To examine the exoskeleton in an arthropod.

  • Obtain a beetle and observe the external structure.
  • The exoskeleton is on the outer surface with muscles attached on inner side.
  • The exoskeleton is hardened by chitin.
  • Movement is due to joints on the limbs.
  • Also examine various shed cocoons of insects e.g., butterfly.

To observe the external features of a finned fish.

  • Fresh Tilapia is obtained and placed on a tray.
  • Observations are made on the external features of the fish.
  • A labelled drawing is made.
  • Features like scales, fins a streamlined body and an operculum are seen.
  • Opened operculum reveals the gills.

To examine bones of the axial skeleton of a rabbit.

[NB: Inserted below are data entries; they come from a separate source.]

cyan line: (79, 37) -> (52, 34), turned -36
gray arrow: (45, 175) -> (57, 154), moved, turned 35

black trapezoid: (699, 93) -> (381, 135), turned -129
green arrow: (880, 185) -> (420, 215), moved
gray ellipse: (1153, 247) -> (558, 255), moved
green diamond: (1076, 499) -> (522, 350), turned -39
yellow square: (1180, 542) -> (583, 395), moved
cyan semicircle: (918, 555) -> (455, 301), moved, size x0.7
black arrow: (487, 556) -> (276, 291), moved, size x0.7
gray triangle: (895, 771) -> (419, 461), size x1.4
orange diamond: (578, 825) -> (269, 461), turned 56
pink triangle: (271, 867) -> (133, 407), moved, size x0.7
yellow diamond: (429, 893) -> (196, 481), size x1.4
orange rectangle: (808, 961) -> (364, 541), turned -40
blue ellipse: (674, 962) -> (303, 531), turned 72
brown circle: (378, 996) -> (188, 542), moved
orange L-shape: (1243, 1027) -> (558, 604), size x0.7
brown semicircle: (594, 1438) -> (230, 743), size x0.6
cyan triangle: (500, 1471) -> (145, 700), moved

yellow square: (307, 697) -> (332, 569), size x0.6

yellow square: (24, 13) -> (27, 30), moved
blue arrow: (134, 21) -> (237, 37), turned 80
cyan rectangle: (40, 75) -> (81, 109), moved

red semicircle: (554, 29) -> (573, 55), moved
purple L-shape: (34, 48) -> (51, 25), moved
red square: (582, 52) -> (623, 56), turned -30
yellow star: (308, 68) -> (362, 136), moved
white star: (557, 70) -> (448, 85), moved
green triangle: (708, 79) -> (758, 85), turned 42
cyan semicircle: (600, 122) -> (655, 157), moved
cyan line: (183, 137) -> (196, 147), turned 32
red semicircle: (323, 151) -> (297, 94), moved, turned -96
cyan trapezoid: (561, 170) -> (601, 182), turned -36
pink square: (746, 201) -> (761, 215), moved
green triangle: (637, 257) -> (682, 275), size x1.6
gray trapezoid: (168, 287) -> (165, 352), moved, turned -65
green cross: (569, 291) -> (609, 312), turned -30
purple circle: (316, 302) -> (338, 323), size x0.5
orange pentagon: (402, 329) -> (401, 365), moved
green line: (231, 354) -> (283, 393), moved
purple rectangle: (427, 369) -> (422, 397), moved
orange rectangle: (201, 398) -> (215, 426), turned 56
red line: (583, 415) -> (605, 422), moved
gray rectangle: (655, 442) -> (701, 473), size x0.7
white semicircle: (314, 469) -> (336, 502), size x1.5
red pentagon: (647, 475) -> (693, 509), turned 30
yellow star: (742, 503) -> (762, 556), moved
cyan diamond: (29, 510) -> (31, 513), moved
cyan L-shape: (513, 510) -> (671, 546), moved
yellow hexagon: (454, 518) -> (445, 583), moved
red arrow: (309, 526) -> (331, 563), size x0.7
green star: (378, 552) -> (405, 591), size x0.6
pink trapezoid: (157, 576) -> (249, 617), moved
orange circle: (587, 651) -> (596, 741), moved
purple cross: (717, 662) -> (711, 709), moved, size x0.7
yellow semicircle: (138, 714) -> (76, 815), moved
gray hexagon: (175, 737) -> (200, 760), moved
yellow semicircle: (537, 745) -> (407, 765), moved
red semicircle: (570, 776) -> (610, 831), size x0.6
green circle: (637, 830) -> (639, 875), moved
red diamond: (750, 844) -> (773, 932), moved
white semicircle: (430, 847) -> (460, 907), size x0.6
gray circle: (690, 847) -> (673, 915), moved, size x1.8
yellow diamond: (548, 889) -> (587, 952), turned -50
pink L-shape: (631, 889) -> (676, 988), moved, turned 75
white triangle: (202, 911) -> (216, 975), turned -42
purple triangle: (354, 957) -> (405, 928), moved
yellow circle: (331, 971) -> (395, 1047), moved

  • Bones of the vertebra column are obtained.
  • These are cervical, thoracic, lumbar and sacral.
  • For each of the bones the distinguishing features are listed down.
  • Labelled drawings of the anterior and lateral views is made.

To observe bones of appendicular skeleton.

  • Bones of pectoral girdle and fore limb are obtained i.e., scapula, humerus, ulna and radius.
  • Labelled drawing of each bone is made.
  • Observations on how the bones articulate with one another is made.
  • Bones of pelvic girdle and hind limbs are obtained i.e., pelvic girdle, femur, tibia and fibula.
  • Labelled drawings of each, bone is made.
  • The distinguishing features of each bone is noted.
  • Observations on how the bones articulate with one another is made.